6. Running MaxQuant in Linux
-------------------------------------

You can certainly check their own website and user group, but I provide the way that usually work for me::

    # make sure you install the right version (these two version guarantee to work)
    module load mono/5.20.1
    module load dotnet/3.1.425

    # run maxquant using the downloaded .exe and the modifed mqpar.xml file
    mono /path/to/MaxQuant_2.0.3.1/bin/MaxQuantCmd.exe /path/to/mqpar.xml


7. How to interpret T antigen output?
-------------------------------------------

As briefly mentioned in the tutorial, there will be a ``T_candidates`` folder that details the splicing neoantigens predicted in each sample, along with combined file.
The benefit of looking at this folder, is both HLA binding affinity and immunogenicity score will also be reported. There are a few columns that may need further explanations 
to avoid confusion:

* ``phase``

This is just for internal usage, since we conduct in-silico translation using 3-way open reading frames, I kept tracking which phase the peptide is translated from. 
However, the definition for phase in SNAF program is a bit different from more canonical definition you will see in `Ensembl <https://www.biostars.org/p/63864/>`_. So as an end user,
you can safely ignore this column.

* ``evidences``

Along with the ``phase``, evidence details whether there are documentated transcripts just adopt that particular phase/ORF. The truth is, over one third of 
protein coding genes in human have multiple ORFs that are not in-frame with each other across different isoforms. And there are multiple papers (i.e. `Ouspenskaia et al. <https://www.nature.com/articles/s41587-021-01021-3>`_) 
describing non-canonical ORFs evidenced from Ribo-Seq, so no evidence from documtated transcripts do not necessarily mean this peptide is less likely to exist, 
especially in the context of cancer, where people have revealed it is more prevalent in disease condition due to the relexation of hairpin structure to not adopt the canonical 
start codon (`Xiang et al. <https://www.nature.com/articles/s41586-023-06500-y>`_). 

* ``binding_affinity``

netMHCpan reported percentile, based on official documentation, weaker binder is less than ``2.0``, strong binder is less than ``0.5``.

* ``immunogenicity``

`DeepImmuno <https://academic.oup.com/bib/article/22/6/bbab160/6261914>`_ reported percentile, based on original benchmark, we use ``>0.5`` as a rough cutoff for immunogenic peptide-hla complex.
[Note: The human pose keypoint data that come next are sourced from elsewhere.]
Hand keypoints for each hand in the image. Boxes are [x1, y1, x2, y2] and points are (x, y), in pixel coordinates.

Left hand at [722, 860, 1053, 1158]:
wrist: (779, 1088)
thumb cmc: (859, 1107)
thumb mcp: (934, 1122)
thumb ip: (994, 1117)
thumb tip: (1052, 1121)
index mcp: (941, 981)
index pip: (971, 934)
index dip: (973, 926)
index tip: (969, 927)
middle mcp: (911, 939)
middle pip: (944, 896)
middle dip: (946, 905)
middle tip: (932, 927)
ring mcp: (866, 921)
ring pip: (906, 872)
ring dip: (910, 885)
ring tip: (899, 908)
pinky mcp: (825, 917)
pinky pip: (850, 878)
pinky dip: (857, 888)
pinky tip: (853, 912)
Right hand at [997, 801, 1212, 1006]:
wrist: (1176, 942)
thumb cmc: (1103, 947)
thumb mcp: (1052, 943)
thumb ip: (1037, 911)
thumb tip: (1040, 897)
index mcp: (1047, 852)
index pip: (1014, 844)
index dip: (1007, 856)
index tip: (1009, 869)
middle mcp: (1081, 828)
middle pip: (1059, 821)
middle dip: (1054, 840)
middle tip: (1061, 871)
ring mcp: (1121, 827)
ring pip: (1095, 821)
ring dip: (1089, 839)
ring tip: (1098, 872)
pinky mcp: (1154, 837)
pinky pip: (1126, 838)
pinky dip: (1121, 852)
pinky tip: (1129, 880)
* ``tumor_specificity_mean``

Mean read count in combined normal tissue, default will only retain one with less than ``3 reads``. In our internal evaluation, usually 
``less than 1 read`` is considered very promising target from a tumor-specificity perspective.
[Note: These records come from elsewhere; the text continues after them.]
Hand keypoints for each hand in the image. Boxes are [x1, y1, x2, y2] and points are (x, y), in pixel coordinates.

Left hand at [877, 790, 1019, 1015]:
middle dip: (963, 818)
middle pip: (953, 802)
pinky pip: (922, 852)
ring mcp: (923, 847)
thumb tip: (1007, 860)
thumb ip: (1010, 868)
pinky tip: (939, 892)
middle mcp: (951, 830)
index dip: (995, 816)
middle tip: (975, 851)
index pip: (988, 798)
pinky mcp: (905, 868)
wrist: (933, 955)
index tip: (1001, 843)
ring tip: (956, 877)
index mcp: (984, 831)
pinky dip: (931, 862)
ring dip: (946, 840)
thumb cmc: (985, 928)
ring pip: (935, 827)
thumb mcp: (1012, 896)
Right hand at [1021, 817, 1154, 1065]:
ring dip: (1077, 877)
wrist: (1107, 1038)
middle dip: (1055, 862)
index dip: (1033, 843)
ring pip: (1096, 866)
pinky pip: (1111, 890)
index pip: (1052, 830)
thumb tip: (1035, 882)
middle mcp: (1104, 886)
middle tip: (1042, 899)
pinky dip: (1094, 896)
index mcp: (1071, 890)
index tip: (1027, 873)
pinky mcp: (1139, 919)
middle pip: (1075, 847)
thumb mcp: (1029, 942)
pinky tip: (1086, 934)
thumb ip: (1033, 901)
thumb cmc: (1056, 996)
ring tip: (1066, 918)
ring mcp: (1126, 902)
* ``tumor_specificity_mle``

Estimating tumor specificity using Maximum Likelihood Estimation (MLE), although in our internal usage, we have not paid too much attention to 
this score anymore due to our more advanced `BayesTS score <https://github.com/frankligy/BayesTS>`_. MLE score can still be informative, first it is bound between 0-1, 
and the ones with about 0.99 usually represent the junctions that are in general not present, but has a slight enrichment in one or two tissue type, which drives the MLE score to go up.
But this doesn't completely disqualify these targets, it also depends on in your tumor tissue, how upregulated this junction is, the extent of difference also plays a role in the final judgement.


* ``in_db``

`in_db` means whether this splicing junction is present in one of the documented isoforms in the large database. We do not recommend filter by that, because a lot of isoforms 
documented so far are actually cancer or disease specific isoform. What we would suggest for those labelled as "in_db", is to go to the GTEx portal, look for 
exon/junction/isoform expression to see whether the transcript carrying this junction is actually expressed in normal tissue or not. But since SNAF has already filtered the junction 
based on their expression level in GTEx, most of the case, these are not highly detected in normal tissue.